START The records

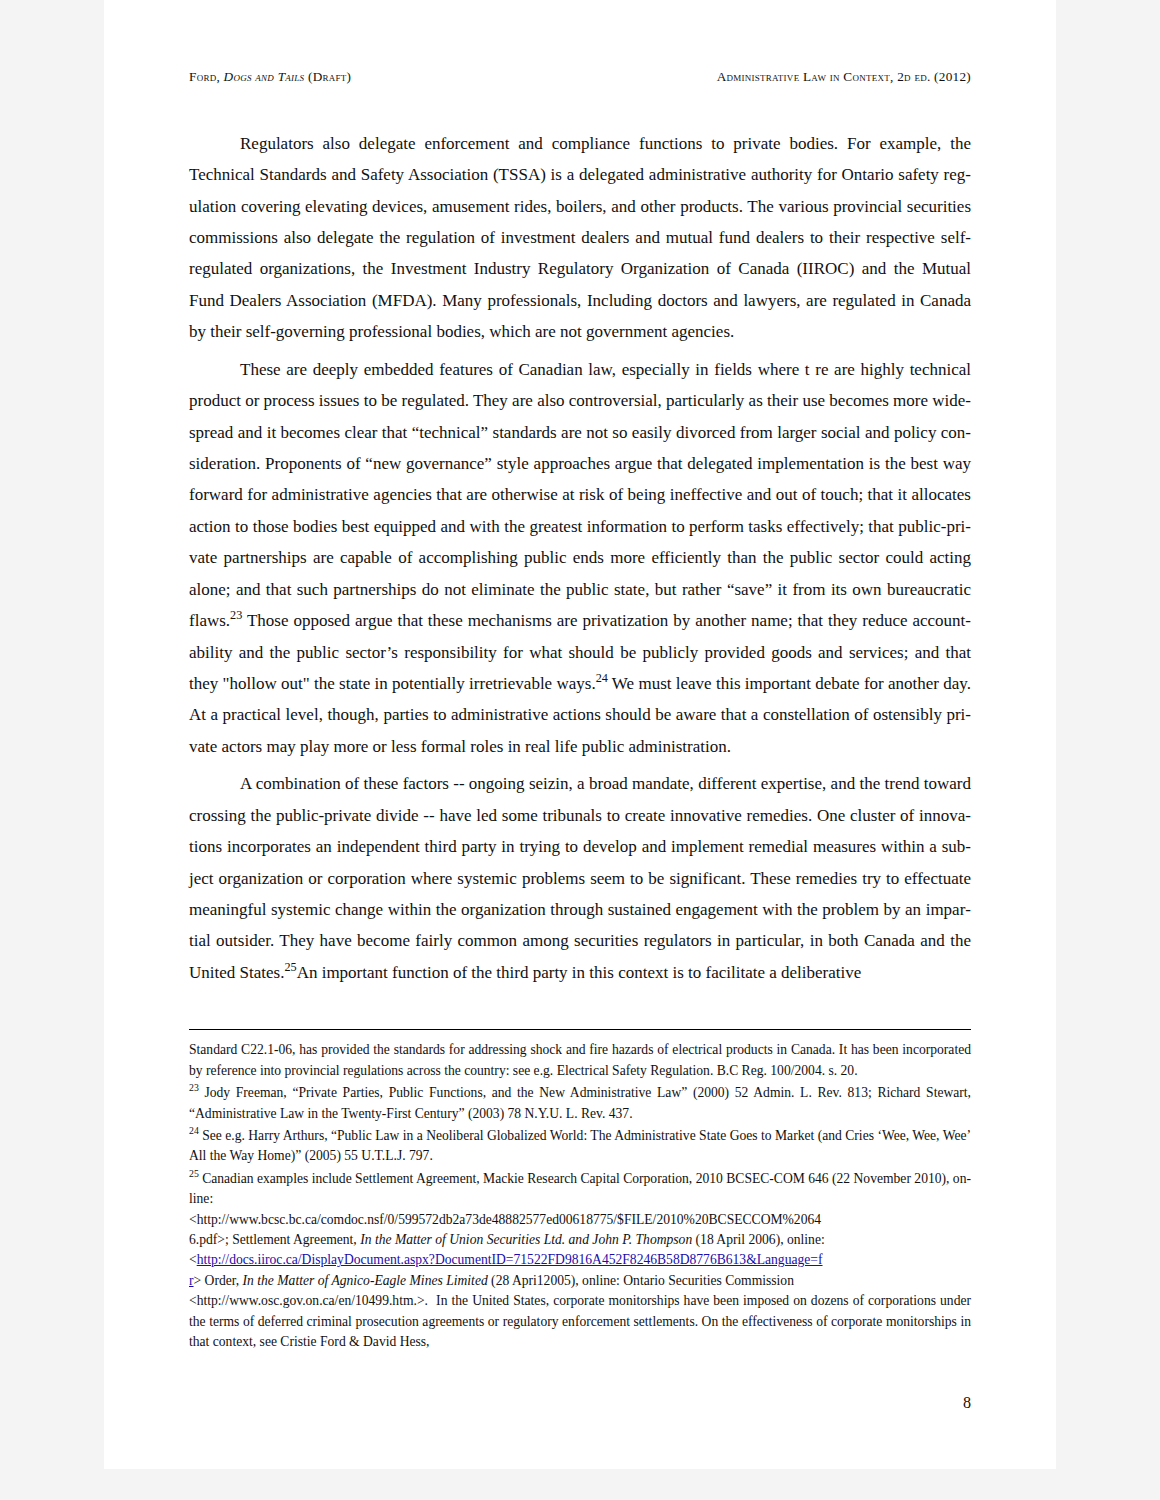Ford, Dogs and Tails (Draft) Administrative Law in Context, 2d ed. (2012)
Regulators also delegate enforcement and compliance functions to private bodies. For example, the Technical Standards and Safety Association (TSSA) is a delegated administrative authority for Ontario safety regulation covering elevating devices, amusement rides, boilers, and other products. The various provincial securities commissions also delegate the regulation of investment dealers and mutual fund dealers to their respective self-regulated organizations, the Investment Industry Regulatory Organization of Canada (IIROC) and the Mutual Fund Dealers Association (MFDA). Many professionals, Including doctors and lawyers, are regulated in Canada by their self-governing professional bodies, which are not government agencies.
These are deeply embedded features of Canadian law, especially in fields where t re are highly technical product or process issues to be regulated. They are also controversial, particularly as their use becomes more widespread and it becomes clear that “technical” standards are not so easily divorced from larger social and policy consideration. Proponents of “new governance” style approaches argue that delegated implementation is the best way forward for administrative agencies that are otherwise at risk of being ineffective and out of touch; that it allocates action to those bodies best equipped and with the greatest information to perform tasks effectively; that public-private partnerships are capable of accomplishing public ends more efficiently than the public sector could acting alone; and that such partnerships do not eliminate the public state, but rather “save” it from its own bureaucratic flaws.23 Those opposed argue that these mechanisms are privatization by another name; that they reduce accountability and the public sector’s responsibility for what should be publicly provided goods and services; and that they "hollow out" the state in potentially irretrievable ways.24 We must leave this important debate for another day. At a practical level, though, parties to administrative actions should be aware that a constellation of ostensibly private actors may play more or less formal roles in real life public administration.
A combination of these factors -- ongoing seizin, a broad mandate, different expertise, and the trend toward crossing the public-private divide -- have led some tribunals to create innovative remedies. One cluster of innovations incorporates an independent third party in trying to develop and implement remedial measures within a subject organization or corporation where systemic problems seem to be significant. These remedies try to effectuate meaningful systemic change within the organization through sustained engagement with the problem by an impartial outsider. They have become fairly common among securities regulators in particular, in both Canada and the United States.25An important function of the third party in this context is to facilitate a deliberative
Standard C22.1-06, has provided the standards for addressing shock and fire hazards of electrical products in Canada. It has been incorporated by reference into provincial regulations across the country: see e.g. Electrical Safety Regulation. B.C Reg. 100/2004. s. 20.
23 Jody Freeman, “Private Parties, Public Functions, and the New Administrative Law” (2000) 52 Admin. L. Rev. 813; Richard Stewart, “Administrative Law in the Twenty-First Century” (2003) 78 N.Y.U. L. Rev. 437.
24 See e.g. Harry Arthurs, “Public Law in a Neoliberal Globalized World: The Administrative State Goes to Market (and Cries ‘Wee, Wee, Wee’ All the Way Home)” (2005) 55 U.T.L.J. 797.
25 Canadian examples include Settlement Agreement, Mackie Research Capital Corporation, 2010 BCSEC-COM 646 (22 November 2010), online:
<http://www.bcsc.bc.ca/comdoc.nsf/0/599572db2a73de48882577ed00618775/$FILE/2010%20BCSECCOM%2064
6.pdf>; Settlement Agreement, In the Matter of Union Securities Ltd. and John P. Thompson (18 April 2006), online:
<http://docs.iiroc.ca/DisplayDocument.aspx?DocumentID=71522FD9816A452F8246B58D8776B613&Language=f
r> Order, In the Matter of Agnico-Eagle Mines Limited (28 Apri12005), online: Ontario Securities Commission
<http://www.osc.gov.on.ca/en/10499.htm.>. In the United States, corporate monitorships have been imposed on dozens of corporations under the terms of deferred criminal prosecution agreements or regulatory enforcement settlements. On the effectiveness of corporate monitorships in that context, see Cristie Ford & David Hess,
8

END The records

### Problem requirements
Could you set down every entry above exactly as it stands, with no images?

### Reply
Ford, Dogs and Tails (Draft) Administrative Law in Context, 2d ed. (2012)
Regulators also delegate enforcement and compliance functions to private bodies. For example, the Technical Standards and Safety Association (TSSA) is a delegated administrative authority for Ontario safety regulation covering elevating devices, amusement rides, boilers, and other products. The various provincial securities commissions also delegate the regulation of investment dealers and mutual fund dealers to their respective self-regulated organizations, the Investment Industry Regulatory Organization of Canada (IIROC) and the Mutual Fund Dealers Association (MFDA). Many professionals, Including doctors and lawyers, are regulated in Canada by their self-governing professional bodies, which are not government agencies.
These are deeply embedded features of Canadian law, especially in fields where t re are highly technical product or process issues to be regulated. They are also controversial, particularly as their use becomes more widespread and it becomes clear that “technical” standards are not so easily divorced from larger social and policy consideration. Proponents of “new governance” style approaches argue that delegated implementation is the best way forward for administrative agencies that are otherwise at risk of being ineffective and out of touch; that it allocates action to those bodies best equipped and with the greatest information to perform tasks effectively; that public-private partnerships are capable of accomplishing public ends more efficiently than the public sector could acting alone; and that such partnerships do not eliminate the public state, but rather “save” it from its own bureaucratic flaws.23 Those opposed argue that these mechanisms are privatization by another name; that they reduce accountability and the public sector’s responsibility for what should be publicly provided goods and services; and that they "hollow out" the state in potentially irretrievable ways.24 We must leave this important debate for another day. At a practical level, though, parties to administrative actions should be aware that a constellation of ostensibly private actors may play more or less formal roles in real life public administration.
A combination of these factors -- ongoing seizin, a broad mandate, different expertise, and the trend toward crossing the public-private divide -- have led some tribunals to create innovative remedies. One cluster of innovations incorporates an independent third party in trying to develop and implement remedial measures within a subject organization or corporation where systemic problems seem to be significant. These remedies try to effectuate meaningful systemic change within the organization through sustained engagement with the problem by an impartial outsider. They have become fairly common among securities regulators in particular, in both Canada and the United States.25An important function of the third party in this context is to facilitate a deliberative
Standard C22.1-06, has provided the standards for addressing shock and fire hazards of electrical products in Canada. It has been incorporated by reference into provincial regulations across the country: see e.g. Electrical Safety Regulation. B.C Reg. 100/2004. s. 20.
23 Jody Freeman, “Private Parties, Public Functions, and the New Administrative Law” (2000) 52 Admin. L. Rev. 813; Richard Stewart, “Administrative Law in the Twenty-First Century” (2003) 78 N.Y.U. L. Rev. 437.
24 See e.g. Harry Arthurs, “Public Law in a Neoliberal Globalized World: The Administrative State Goes to Market (and Cries ‘Wee, Wee, Wee’ All the Way Home)” (2005) 55 U.T.L.J. 797.
25 Canadian examples include Settlement Agreement, Mackie Research Capital Corporation, 2010 BCSEC-COM 646 (22 November 2010), online:
<http://www.bcsc.bc.ca/comdoc.nsf/0/599572db2a73de48882577ed00618775/$FILE/2010%20BCSECCOM%2064
6.pdf>; Settlement Agreement, In the Matter of Union Securities Ltd. and John P. Thompson (18 April 2006), online:
<http://docs.iiroc.ca/DisplayDocument.aspx?DocumentID=71522FD9816A452F8246B58D8776B613&Language=f
r> Order, In the Matter of Agnico-Eagle Mines Limited (28 Apri12005), online: Ontario Securities Commission
<http://www.osc.gov.on.ca/en/10499.htm.>. In the United States, corporate monitorships have been imposed on dozens of corporations under the terms of deferred criminal prosecution agreements or regulatory enforcement settlements. On the effectiveness of corporate monitorships in that context, see Cristie Ford & David Hess,
8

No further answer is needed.